Menyajikan informasi tentang budaya lain dengan menggunakan alat peraga visual.

Jadi, analisis festivalnya menunjukkan bahwa selama acara tersebut, remaja dilibatkan dalam berbagai kegiatan (informasi, organisasi, presentasi, analitis), dimana mereka memperoleh keterampilan bekerja mandiri dengan informasi, pengetahuan tentang budaya, kemampuan membangun hubungan dengan orang yang berbeda, kemampuan untuk bekerja sama. mengatur dan mengelola kegiatan, dan bernegosiasi, kemampuan berbicara di depan audiens, kemampuan mengevaluasi, yang memungkinkan seseorang menilai pembentukan kompetensi

Akibat interaksi dialogis antara guru dan siswa, terjadi restrukturisasi dalam proses berpikir siswa: peralihan dari skema khas pengajaran tradisional: “mendengar - mengingat - menceritakan kembali” ke skema: “belajar dengan mencari bersama dengan guru dan teman sekelas - memahami - mengingat - mampu merumuskan pemikirannya dengan kata-kata - saya dapat menerapkan pengetahuan yang diperoleh dalam kehidupan.”

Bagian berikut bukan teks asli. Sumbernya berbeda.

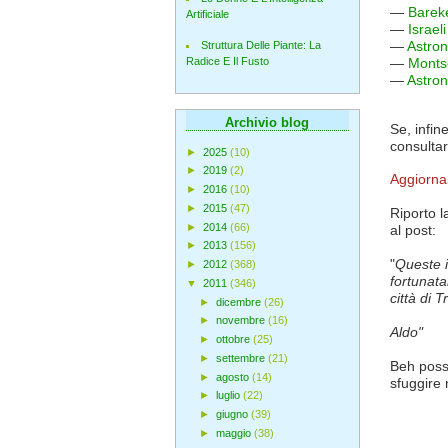
—
Bareke
Artificiale
—
Israel
—
Astron
Struttura Delle Piante: La
—
Monts
Radice E Il Fusto
—
Astron
Archivio blog
Se, infin
consultar
►
2025
(10)
►
2019
(2)
Aggiorn
►
2016
(10)
►
2015
(47)
Riporto l
►
2014
(66)
al post:
►
2013
(156)
"
Queste 
►
2012
(368)
fortunata
▼
2011
(346)
città di T
►
dicembre
(26)
►
novembre
(16)
Aldo"
►
ottobre
(25)
►
settembre
(21)
Beh possi
►
agosto
(14)
sfuggire 
►
luglio
(22)
►
giugno
(39)
►
maggio
(38)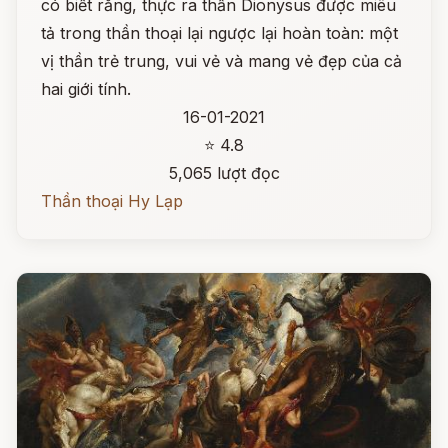
có biết rằng, thực ra thần Dionysus được miêu
tả trong thần thoại lại ngược lại hoàn toàn: một
vị thần trẻ trung, vui vẻ và mang vẻ đẹp của cả
hai giới tính.
16-01-2021
⭐ 4.8
5,065 lượt đọc
Thần thoại Hy Lạp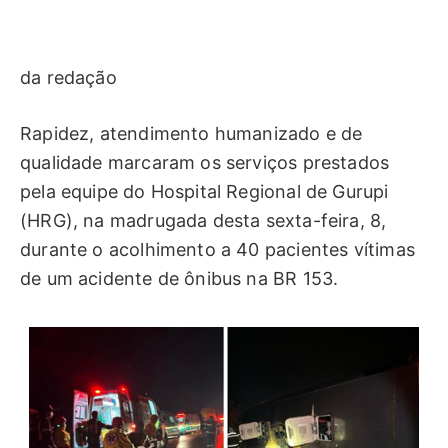
da redação
Rapidez, atendimento humanizado e de
qualidade marcaram os serviços prestados
pela equipe do Hospital Regional de Gurupi
(HRG), na madrugada desta sexta-feira, 8,
durante o acolhimento a 40 pacientes vítimas
de um acidente de ônibus na BR 153.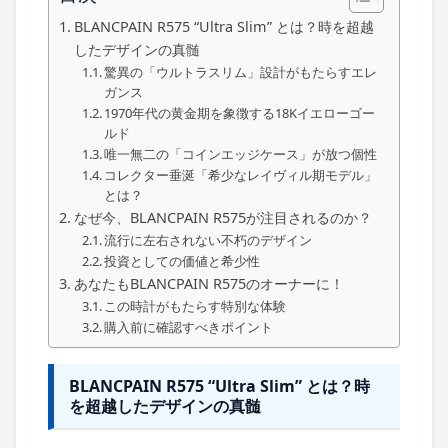
BLANCPAIN R575 “Ultra Slim” とは？時を超越
したデザインの真髄
驚異の「ウルトラスリム」設計がもたらすエレ
ガンス
1970年代の黄金期を象徴する18Kイエローゴー
ルド
唯一無二の「コインエッジケース」が放つ個性
コレクター垂涎「希少なレイヴィル期モデル」
とは？
なぜ今、BLANCPAIN R575が注目されるのか？
流行に左右されない不朽のデザイン
投資としての価値と希少性
あなたもBLANCPAIN R575のオーナーに！
この時計がもたらす特別な体験
購入前に確認すべきポイント
BLANCPAIN R575 “Ultra Slim” とは？時
を超越したデザインの真髄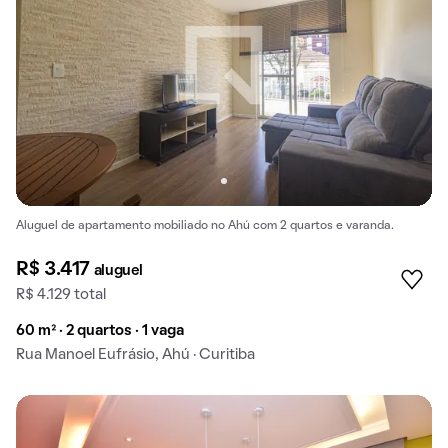
Aluguel de apartamento mobiliado no Ahú com 2 quartos e varanda.
R$ 3.417
aluguel
R$ 4.129 total
60 m² · 2 quartos · 1 vaga
Rua Manoel Eufrásio, Ahú · Curitiba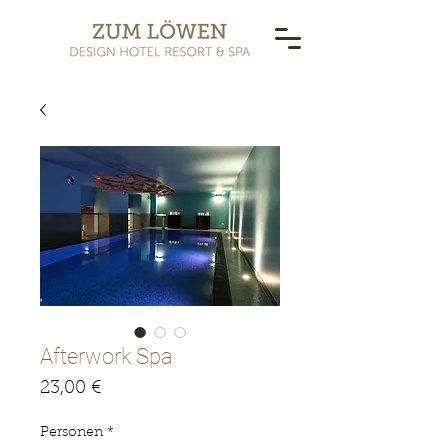
Afterwork Spa
Preis
23,00 €
Personen
*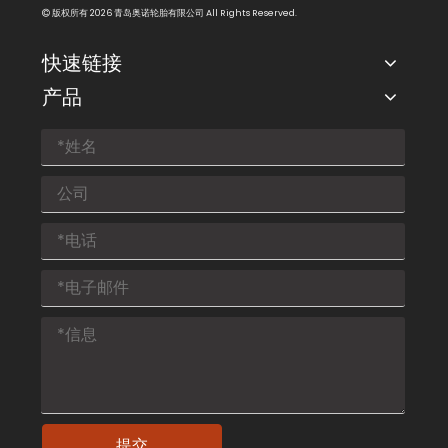
版权所有
2026
青岛奥诺轮胎有限公司 All Rights Reserved.

快速链接
产品
提交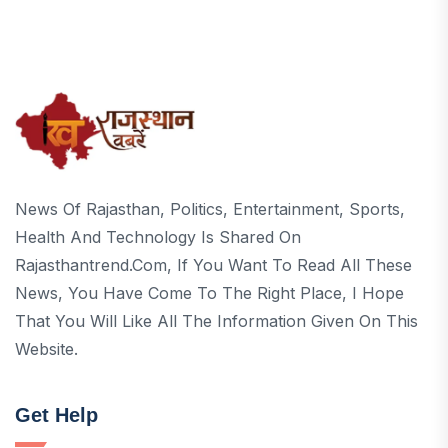
News Of Rajasthan, Politics, Entertainment, Sports,
Health And Technology Is Shared On
Rajasthantrend.com, If You Want To Read All These
News, You Have Come To The Right Place, I Hope
That You Will Like All The Information Given On This
Website.
Get Help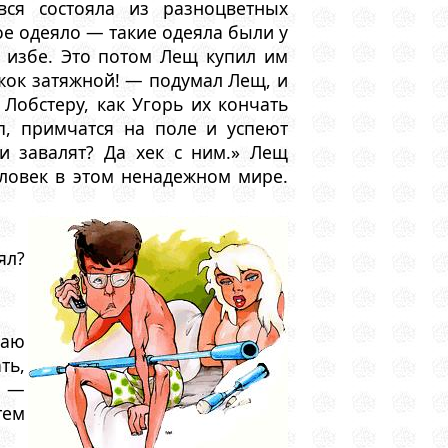
ся состояла из разноцветных
ое одеяло — такие одеяла были у
й избе. Это потом Лещ купил им
жок затяжной! — подумал Лещ, и
Лобстеру, как Угорь их кончать
п, примчатся на поле и успеют
и завалят? Да хек с ним.» Лещ
ловек в этом ненадежном мире.
ял?
ваю
ть,
ю —
тем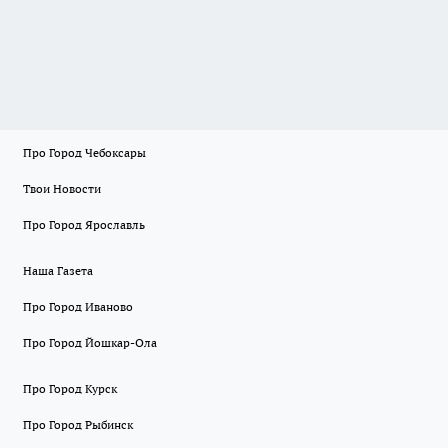
Про Город Чебоксары
Твои Новости
Про Город Ярославль
Наша Газета
Про Город Иваново
Про Город Йошкар-Ола
Про Город Курск
Про Город Рыбинск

Di festival, gaya kegiatan tertentu terbentuk, di mana nilai-nilai positif, nada utama, dinamisme, pergantian berbagai fase kehidupan (kejadian dan kehidupan sehari-hari, liburan dan kehidupan sehari-hari) mendominasi, sifat humanistik dari hubungan interpersonal diletakkan. (tidak hanya antara guru dan siswa, tetapi juga antar siswa).

Liburan memperoleh ciri-ciri sistem pendidikan humanistik dan menjadi ruang subjektif untuk pengembangan diri. Orientasi dalam dunia hubungan antarmanusia, pencarian dan pengujian berbagai metode penegasan diri, ketika siswa mulai mempersepsikan pencapaian budaya manusia - nilai, pengetahuan, pengalaman, martabat manusia - sebagai sarana penegasan di mata orang lain. orang dan dengan demikian sebagai cara untuk mewujudkan kebutuhannya akan presentasi pribadi, representasi karakteristik dan nilai-nilai pribadi mereka.

Untuk mengkonfirmasi hipotesis bahwa festival ini benar-benar membangun toleransi, kami meluncurkan kuesioner (lihat Lampiran No. 1). Sebanyak 40 siswa dari sekolah nomor 84 diteliti, terdiri dari 15 siswa kelas enam dan 25 siswa kelas delapan.

Kuesioner terdiri dari enam pertanyaan, tiga di antaranya untuk mengetahui sikap remaja terhadap orang berkebangsaan lain, satu untuk mengetahui citra perwakilan dari negara lain. Dan dua pertanyaan terakhir dikhususkan untuk festival itu sendiri, sikap anak-anak terhadap liburan.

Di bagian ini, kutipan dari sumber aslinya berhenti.